Exactly reproduce each of the entries shown below.

Segment Open

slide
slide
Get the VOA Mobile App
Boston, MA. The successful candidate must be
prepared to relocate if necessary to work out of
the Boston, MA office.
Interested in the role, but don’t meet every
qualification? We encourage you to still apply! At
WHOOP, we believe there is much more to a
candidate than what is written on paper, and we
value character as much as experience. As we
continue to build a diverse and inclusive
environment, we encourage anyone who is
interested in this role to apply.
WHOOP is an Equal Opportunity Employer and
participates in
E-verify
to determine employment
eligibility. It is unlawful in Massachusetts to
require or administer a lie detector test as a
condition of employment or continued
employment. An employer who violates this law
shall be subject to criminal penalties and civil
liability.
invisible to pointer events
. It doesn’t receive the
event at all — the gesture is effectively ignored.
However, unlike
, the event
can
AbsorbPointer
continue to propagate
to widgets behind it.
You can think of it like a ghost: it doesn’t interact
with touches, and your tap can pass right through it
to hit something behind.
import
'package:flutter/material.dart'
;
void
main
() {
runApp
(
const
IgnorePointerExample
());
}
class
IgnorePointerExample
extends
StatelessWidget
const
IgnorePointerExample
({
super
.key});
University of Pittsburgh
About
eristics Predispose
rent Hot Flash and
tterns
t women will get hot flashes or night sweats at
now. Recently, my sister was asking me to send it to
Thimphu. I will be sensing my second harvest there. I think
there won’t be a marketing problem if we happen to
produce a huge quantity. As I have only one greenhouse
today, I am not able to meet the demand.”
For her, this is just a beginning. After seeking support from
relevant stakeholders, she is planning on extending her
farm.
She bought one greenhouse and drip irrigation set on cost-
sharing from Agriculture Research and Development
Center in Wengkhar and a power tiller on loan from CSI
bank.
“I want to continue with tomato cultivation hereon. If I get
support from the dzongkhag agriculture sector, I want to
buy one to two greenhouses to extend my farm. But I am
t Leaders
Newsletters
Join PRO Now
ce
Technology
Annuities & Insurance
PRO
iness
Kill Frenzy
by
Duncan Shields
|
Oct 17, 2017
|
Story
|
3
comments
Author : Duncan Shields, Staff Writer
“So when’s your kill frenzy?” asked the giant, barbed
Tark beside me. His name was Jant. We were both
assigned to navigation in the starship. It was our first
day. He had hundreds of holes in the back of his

Segment Closed

Exercise solution
slide
slide
Get the VOA Mobile App
Boston, MA. The successful candidate must be
prepared to relocate if necessary to work out of
the Boston, MA office.
Interested in the role, but don’t meet every
qualification? We encourage you to still apply! At
WHOOP, we believe there is much more to a
candidate than what is written on paper, and we
value character as much as experience. As we
continue to build a diverse and inclusive
environment, we encourage anyone who is
interested in this role to apply.
WHOOP is an Equal Opportunity Employer and
participates in
E-verify
to determine employment
eligibility. It is unlawful in Massachusetts to
require or administer a lie detector test as a
condition of employment or continued
employment. An employer who violates this law
shall be subject to criminal penalties and civil
liability.
invisible to pointer events
. It doesn’t receive the
event at all — the gesture is effectively ignored.
However, unlike
, the event
can
AbsorbPointer
continue to propagate
to widgets behind it.
You can think of it like a ghost: it doesn’t interact
with touches, and your tap can pass right through it
to hit something behind.
import
'package:flutter/material.dart'
;
void
main
() {
runApp
(
const
IgnorePointerExample
());
}
class
IgnorePointerExample
extends
StatelessWidget
const
IgnorePointerExample
({
super
.key});
University of Pittsburgh
About
eristics Predispose
rent Hot Flash and
tterns
t women will get hot flashes or night sweats at
now. Recently, my sister was asking me to send it to
Thimphu. I will be sensing my second harvest there. I think
there won’t be a marketing problem if we happen to
produce a huge quantity. As I have only one greenhouse
today, I am not able to meet the demand.”
For her, this is just a beginning. After seeking support from
relevant stakeholders, she is planning on extending her
farm.
She bought one greenhouse and drip irrigation set on cost-
sharing from Agriculture Research and Development
Center in Wengkhar and a power tiller on loan from CSI
bank.
“I want to continue with tomato cultivation hereon. If I get
support from the dzongkhag agriculture sector, I want to
buy one to two greenhouses to extend my farm. But I am
t Leaders
Newsletters
Join PRO Now
ce
Technology
Annuities & Insurance
PRO
iness
Kill Frenzy
by
Duncan Shields
|
Oct 17, 2017
|
Story
|
3
comments
Author : Duncan Shields, Staff Writer
“So when’s your kill frenzy?” asked the giant, barbed
Tark beside me. His name was Jant. We were both
assigned to navigation in the starship. It was our first
day. He had hundreds of holes in the back of his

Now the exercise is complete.